Historic cemetery in New York, United States

Millville Cemetery is located on East Shelby Road (Orleans County Route 18) in Millville, New York, United States. It was established in 1871 as a rural cemetery, expanding on an early burial ground.

The cemetery is built on a small hill in an otherwise flat area. The landscape was manipulated to create a system of perimeter roads and plantings, characteristics that show an advanced understanding of the rural cemetery aesthetic by its unknown designer(s). Its focal point, near the top of the hill, is a small wooden chapel with a memorial vault in the basement.

Its monuments and funerary art, in a variety of styles, reflect the prosperity of Millville in the late 19th century. In 2007 it was listed on the National Register of Historic Places,
the second cemetery in the county with that distinction after Mount Albion Cemetery outside Albion.
========
**Task 1**. Translate this sentence from the passage about Millville Cemetery into Spanish: "The cemetery is built on a small hill in an otherwise flat area."

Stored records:
========
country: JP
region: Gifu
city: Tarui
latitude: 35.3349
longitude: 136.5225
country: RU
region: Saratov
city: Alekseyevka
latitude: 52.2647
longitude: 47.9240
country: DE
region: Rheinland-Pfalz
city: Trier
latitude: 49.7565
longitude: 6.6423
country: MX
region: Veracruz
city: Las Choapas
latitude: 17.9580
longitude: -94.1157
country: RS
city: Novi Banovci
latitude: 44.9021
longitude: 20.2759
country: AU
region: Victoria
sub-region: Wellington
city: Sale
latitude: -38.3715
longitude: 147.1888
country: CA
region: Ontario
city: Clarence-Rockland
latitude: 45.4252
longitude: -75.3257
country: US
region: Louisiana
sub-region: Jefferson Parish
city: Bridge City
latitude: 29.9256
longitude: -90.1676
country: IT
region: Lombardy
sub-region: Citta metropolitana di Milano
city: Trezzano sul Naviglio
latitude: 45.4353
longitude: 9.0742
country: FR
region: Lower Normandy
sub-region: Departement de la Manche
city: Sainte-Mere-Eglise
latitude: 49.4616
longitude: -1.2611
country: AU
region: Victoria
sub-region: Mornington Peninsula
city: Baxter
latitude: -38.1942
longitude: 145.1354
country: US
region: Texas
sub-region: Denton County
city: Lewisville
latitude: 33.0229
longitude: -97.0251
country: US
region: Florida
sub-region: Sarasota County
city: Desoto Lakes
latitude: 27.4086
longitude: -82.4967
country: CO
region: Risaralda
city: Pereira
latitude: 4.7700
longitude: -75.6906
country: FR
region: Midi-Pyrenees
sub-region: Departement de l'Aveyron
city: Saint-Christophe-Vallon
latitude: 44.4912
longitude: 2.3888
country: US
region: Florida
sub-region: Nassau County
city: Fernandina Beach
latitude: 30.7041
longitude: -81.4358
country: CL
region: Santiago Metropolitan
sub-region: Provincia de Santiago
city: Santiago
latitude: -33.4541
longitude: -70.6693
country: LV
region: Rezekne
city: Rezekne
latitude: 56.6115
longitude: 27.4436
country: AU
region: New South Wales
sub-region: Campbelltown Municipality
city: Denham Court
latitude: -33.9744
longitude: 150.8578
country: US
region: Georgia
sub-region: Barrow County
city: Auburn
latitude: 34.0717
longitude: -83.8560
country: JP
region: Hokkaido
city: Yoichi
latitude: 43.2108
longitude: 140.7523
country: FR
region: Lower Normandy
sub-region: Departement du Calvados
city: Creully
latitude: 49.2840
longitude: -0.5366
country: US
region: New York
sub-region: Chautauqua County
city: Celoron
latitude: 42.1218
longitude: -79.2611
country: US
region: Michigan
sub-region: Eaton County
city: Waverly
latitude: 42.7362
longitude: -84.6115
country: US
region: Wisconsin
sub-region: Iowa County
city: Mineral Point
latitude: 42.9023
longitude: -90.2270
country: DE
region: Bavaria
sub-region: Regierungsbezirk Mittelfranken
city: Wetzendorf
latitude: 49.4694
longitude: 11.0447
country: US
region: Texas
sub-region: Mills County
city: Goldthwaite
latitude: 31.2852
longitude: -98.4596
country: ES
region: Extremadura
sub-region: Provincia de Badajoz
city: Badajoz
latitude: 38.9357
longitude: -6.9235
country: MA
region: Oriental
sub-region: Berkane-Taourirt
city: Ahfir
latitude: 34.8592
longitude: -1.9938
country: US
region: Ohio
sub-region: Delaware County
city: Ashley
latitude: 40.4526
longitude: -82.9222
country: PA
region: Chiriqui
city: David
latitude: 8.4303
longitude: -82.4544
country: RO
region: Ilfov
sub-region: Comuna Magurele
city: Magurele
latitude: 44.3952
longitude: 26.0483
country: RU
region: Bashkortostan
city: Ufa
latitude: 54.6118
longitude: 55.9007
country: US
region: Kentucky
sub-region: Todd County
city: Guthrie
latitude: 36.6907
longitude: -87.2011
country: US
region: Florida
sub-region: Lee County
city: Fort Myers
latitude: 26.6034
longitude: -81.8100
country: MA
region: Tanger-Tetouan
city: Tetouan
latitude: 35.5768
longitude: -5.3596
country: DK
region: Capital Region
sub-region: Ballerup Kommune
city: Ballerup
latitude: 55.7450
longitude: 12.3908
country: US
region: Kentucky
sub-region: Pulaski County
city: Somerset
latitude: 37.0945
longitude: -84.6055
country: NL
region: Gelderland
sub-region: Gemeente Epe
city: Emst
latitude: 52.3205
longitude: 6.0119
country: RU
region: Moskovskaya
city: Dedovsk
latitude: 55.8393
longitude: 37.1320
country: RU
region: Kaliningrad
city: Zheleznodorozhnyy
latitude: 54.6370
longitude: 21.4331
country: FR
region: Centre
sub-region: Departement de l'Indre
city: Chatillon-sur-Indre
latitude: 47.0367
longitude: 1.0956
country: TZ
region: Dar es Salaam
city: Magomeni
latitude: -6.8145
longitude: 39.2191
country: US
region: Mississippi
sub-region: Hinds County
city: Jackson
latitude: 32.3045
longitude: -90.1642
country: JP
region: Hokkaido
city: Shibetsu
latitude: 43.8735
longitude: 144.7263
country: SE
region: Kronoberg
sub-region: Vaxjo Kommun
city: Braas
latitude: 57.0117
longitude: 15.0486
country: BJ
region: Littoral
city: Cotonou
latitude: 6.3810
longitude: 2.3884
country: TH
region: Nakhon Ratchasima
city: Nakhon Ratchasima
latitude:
========
**Task 2**. Put the stretch of the records from the line containing "region: Chiriqui" through the end of the records into a JSON list of strings, one string per line, leaving out blank lines.

**Full answer 1**. El cementerio está construido sobre una pequeña colina en una zona por lo demás llana.

**Full answer 2**.
[
  "region: Chiriqui",
  "city: David",
  "latitude: 8.4303",
  "longitude: -82.4544",
  "country: RO",
  "region: Ilfov",
  "sub-region: Comuna Magurele",
  "city: Magurele",
  "latitude: 44.3952",
  "longitude: 26.0483",
  "country: RU",
  "region: Bashkortostan",
  "city: Ufa",
  "latitude: 54.6118",
  "longitude: 55.9007",
  "country: US",
  "region: Kentucky",
  "sub-region: Todd County",
  "city: Guthrie",
  "latitude: 36.6907",
  "longitude: -87.2011",
  "country: US",
  "region: Florida",
  "sub-region: Lee County",
  "city: Fort Myers",
  "latitude: 26.6034",
  "longitude: -81.8100",
  "country: MA",
  "region: Tanger-Tetouan",
  "city: Tetouan",
  "latitude: 35.5768",
  "longitude: -5.3596",
  "country: DK",
  "region: Capital Region",
  "sub-region: Ballerup Kommune",
  "city: Ballerup",
  "latitude: 55.7450",
  "longitude: 12.3908",
  "country: US",
  "region: Kentucky",
  "sub-region: Pulaski County",
  "city: Somerset",
  "latitude: 37.0945",
  "longitude: -84.6055",
  "country: NL",
  "region: Gelderland",
  "sub-region: Gemeente Epe",
  "city: Emst",
  "latitude: 52.3205",
  "longitude: 6.0119",
  "country: RU",
  "region: Moskovskaya",
  "city: Dedovsk",
  "latitude: 55.8393",
  "longitude: 37.1320",
  "country: RU",
  "region: Kaliningrad",
  "city: Zheleznodorozhnyy",
  "latitude: 54.6370",
  "longitude: 21.4331",
  "country: FR",
  "region: Centre",
  "sub-region: Departement de l'Indre",
  "city: Chatillon-sur-Indre",
  "latitude: 47.0367",
  "longitude: 1.0956",
  "country: TZ",
  "region: Dar es Salaam",
  "city: Magomeni",
  "latitude: -6.8145",
  "longitude: 39.2191",
  "country: US",
  "region: Mississippi",
  "sub-region: Hinds County",
  "city: Jackson",
  "latitude: 32.3045",
  "longitude: -90.1642",
  "country: JP",
  "region: Hokkaido",
  "city: Shibetsu",
  "latitude: 43.8735",
  "longitude: 144.7263",
  "country: SE",
  "region: Kronoberg",
  "sub-region: Vaxjo Kommun",
  "city: Braas",
  "latitude: 57.0117",
  "longitude: 15.0486",
  "country: BJ",
  "region: Littoral",
  "city: Cotonou",
  "latitude: 6.3810",
  "longitude: 2.3884",
  "country: TH",
  "region: Nakhon Ratchasima",
  "city: Nakhon Ratchasima",
  "latitude:"
]